The cumulative direct and indirect cost of the global financial crisis up to 2010 was estimated at as much as 40% of global GDP of that year.1 More recently, over the past two years we have had a series of governance failures that rocked the financial services industry at a time when trust was already eroded. These included the recent electricity market, LIBOR, mis-selling of payment protection insurance and money laundry scandals with Barclays, RBS, HSBC, Standard Chartered among others being implicated and facing regulatory fines in the order of hundreds of millions. Against this backdrop, a high level panel held at London Business School on 1st November 2012 debated the structural challenges faced by bank boards and proposed a set of recommendations to enable boards to do a better job.
Bank boards as compared to the boards of industrial companies have a huge responsibility; employees well below executive and senior management level can alter the risk profile of a bank substantially and over a short time horizon. In addition bank boards are faced with key structural industry issues that pose substantial challenges:
i) too big to fail and too big to save institutions;
ii) blended asset pools with no ring fencing;
iii) high leverage and low capitalization;
iv) moral hazard;
v) absence of living wills for orderly resolution; and
vi) universal banking activities covering a wide array of products and services.
To help mitigate these structural flaws and enable boards to do a better job a number of areas of action can be pursued.
These include assessing the utility of having large universal banks; enforcing less risky levels of leverage and improving capitalisation of the industry. Putting firewalls to ensure the effects of contagion are minimized in the case of failure. Altering fiduciary duties of the board of directors to cover all stakeholders including debt holders and taxpayers. Hold boards accountable for the safety regime in their banks potentially with members facing imprisonment if they are proved negligent. Giving debt holders rights pre-distress and pre-bankruptcy. Appointing an ‘ethicist’ at each bank as one of the industries most vulnerable to the impact of poor ethics on its livelihood. Restructuring compensation to ensure sustainability by evaluating performance based on economic returns and on a risk adjusted basis. Discouraging excessive risk taking by linking bonuses to credit quality metrics and introducing appropriate claw backs and longer lock-up periods. Better distribution of a bank’s economic profits among the various stakeholders, for example in 2011 Barclays employee costs were more than 10 times whatever it paid out to shareholders in dividends, a pattern observed across several other banks. Segregate bank chairman and CEO positions to ensure a better balance of power between board and management. Finally, enhance transparency to enable market discipline and external governance to kick in.

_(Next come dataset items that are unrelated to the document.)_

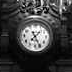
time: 7:25
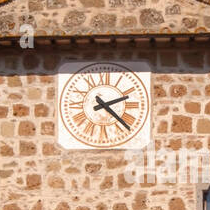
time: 2:22
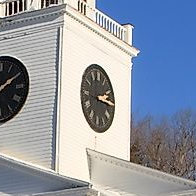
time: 2:15
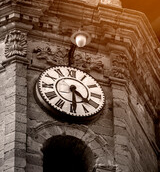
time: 4:29
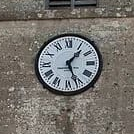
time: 1:26
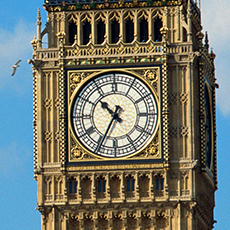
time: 10:34
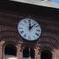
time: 12:07
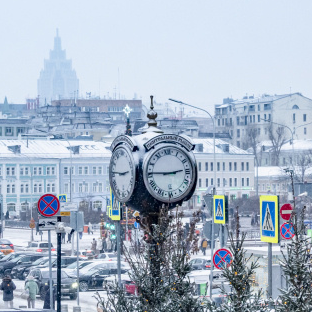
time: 2:45
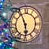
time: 5:55
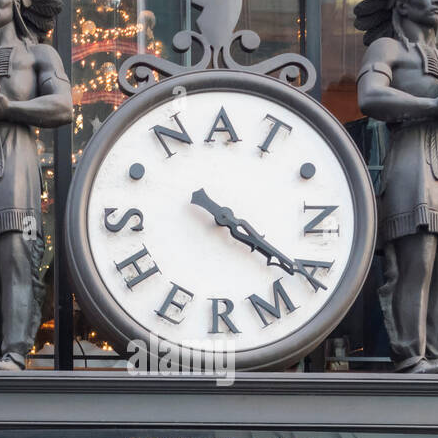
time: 4:21
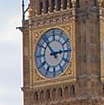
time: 2:53
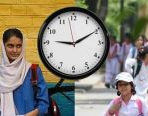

The Panel was moderated by Daniel Schäfer, Investment Banking Correspondent with the Financial Times. London Business School finance Professors Julian Franks and Stephen Schaefer, Clare Spottiswoode, Ex-Commissioner on the Independent Commission on Banking and George Dallas, Corporate Governance Director at F&C Management. Professor Francesca Cornelli, Term Chair Professor of Finance, also gave some introductory remarks.
1 Towards a New Model for Early Warning Signals for Crises: An Application to OECD Countries. Casu, Clare, Saleh, 2011.